**EXTRACT TO READ:**
Firstly, it is imperative to note that Rape as defined in Section 357 of the code is an unlawful carnal knowledge of a woman or girl, without her consent, or with her consent, if the consent is obtained by force or by means of threats or intimidation of any kind, or by fear of harm, or by means of false and fraudulent representation as to the nature of the act, or, in the case of a married woman, by personating her husband, and under Section 218 of the code, Any person who has unlawful carnal knowledge of a girl under the age of thirteen years is guilty of a felony, and is liable to imprisonment for life, with or without caning. as expressly stated in section 218 of the code, a person cannot he convicted of either of the offences defined in this section upon the uncorroborated testimony of one witness. It needs to be stressed also that the Supreme Court per Bode Rhodes Vivour JSC has pointed out that Evidence of defilement as seen in section 218 of the code is the same as Rape except that in defilement as seen in section 218 , there is no requirement of Consent as a child cannot consent to sex[3].

Corroboration has been defined in Adonike v State[4] to mean confirming or giving support to a person, statement or faith. In R v Baskerville[5] Lord Reading CJ define what evidence constitutes corroborative evidence for the purpose of statutory and common law rules when he said: “We hold that evidence in corroborative must be independent testimony which affects the accused by connecting or tending to connect him with the crime. In other words, it must be evidence which implicates him, that is, which confirms in some material particular not only the evidence that the crime has been committed but also that the prisoner committed it. The test applicable to determine the nature and extent of the corroboration is thus same whether the case falls within the rule of practice at common law or within that class of offence for which corroborative (Sic) is required by statute.

[Keypoint coordinate data]
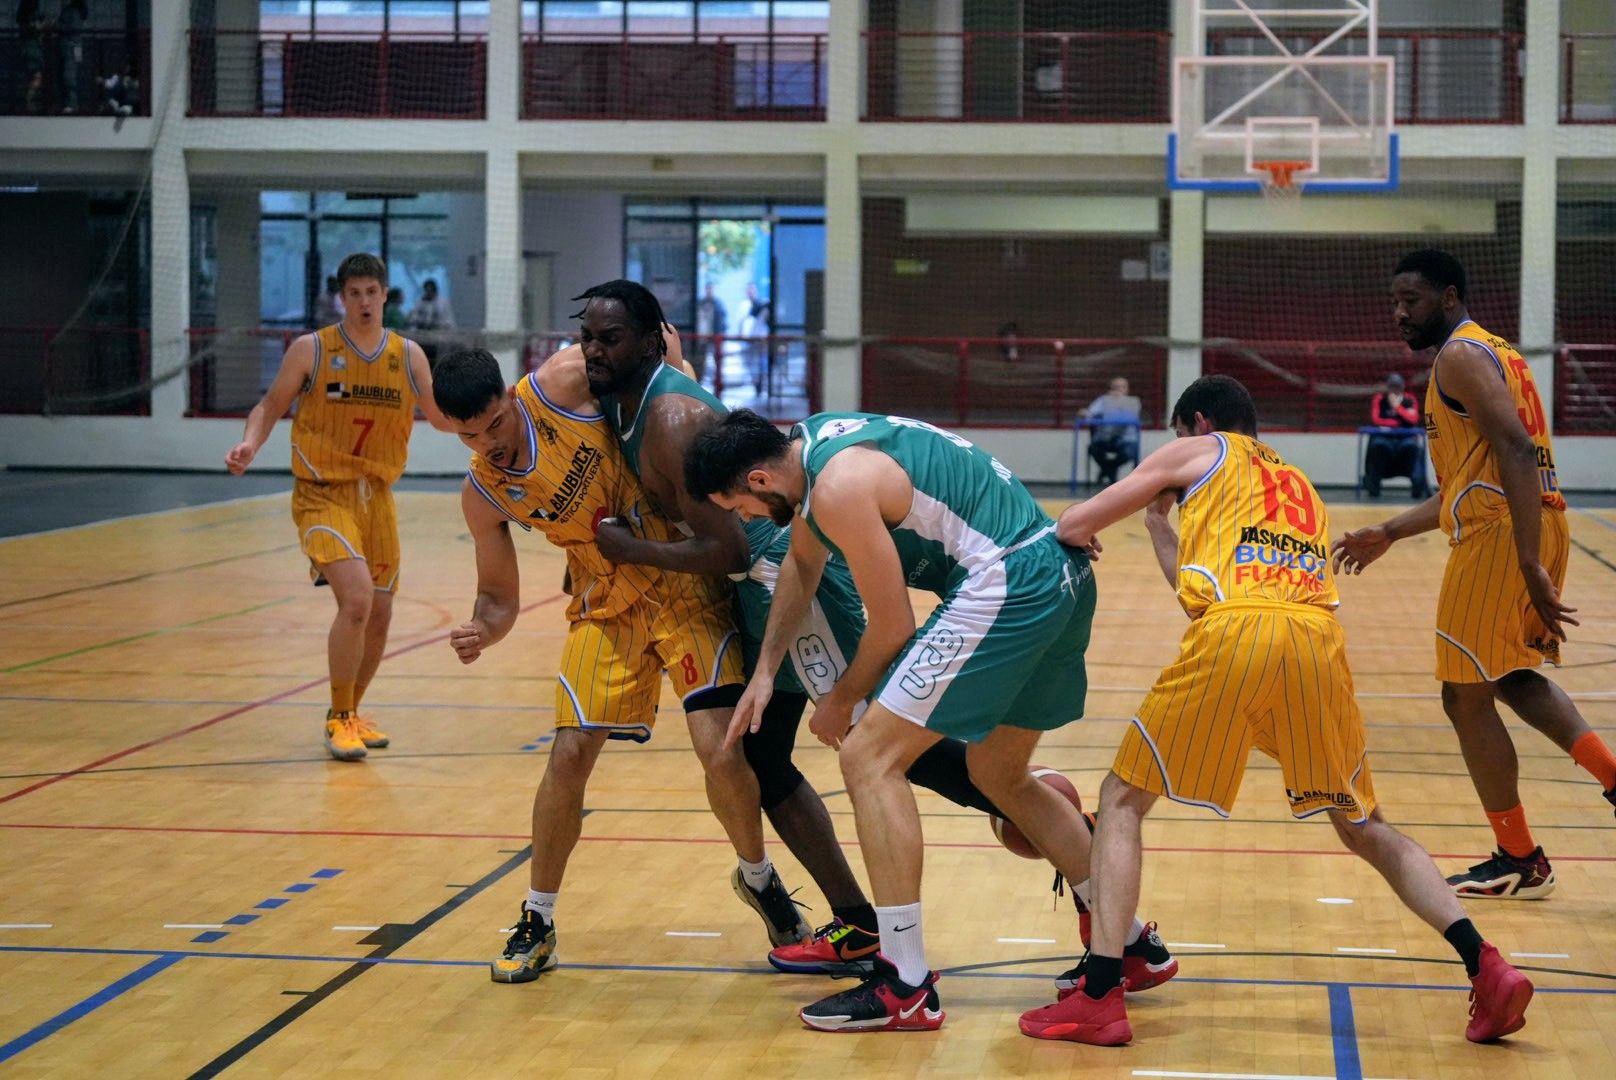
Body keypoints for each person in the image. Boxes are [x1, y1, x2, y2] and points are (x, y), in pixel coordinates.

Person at [1033, 373, 1533, 1046]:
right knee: (1364, 826)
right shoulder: (1297, 486)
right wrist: (1160, 528)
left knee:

**TASK TO COMPLETE:**
In the legal text, rewrite the paragraph beginning "Firstly, it is imperative to note" as a short bulleted list that keeps its main facts.

**EXERCISE SOLUTION:**
- Section 357 of the code defines rape as unlawful carnal knowledge of a woman or girl either without her consent or with consent obtained by:
  - force, threats or intimidation of any kind
  - fear of harm
  - false and fraudulent representation as to the nature of the act
  - for a married woman, personating her husband
- Under Section 218, unlawful carnal knowledge of a girl under thirteen is a felony punishable by life imprisonment, with or without caning.
- Section 218 states that no one can be convicted of these offences on the uncorroborated testimony of one witness.
- According to the Supreme Court, per Bode Rhodes Vivour JSC, evidence of defilement under section 218 is the same as for rape. The one difference is that consent is not required, since a child cannot consent to sex.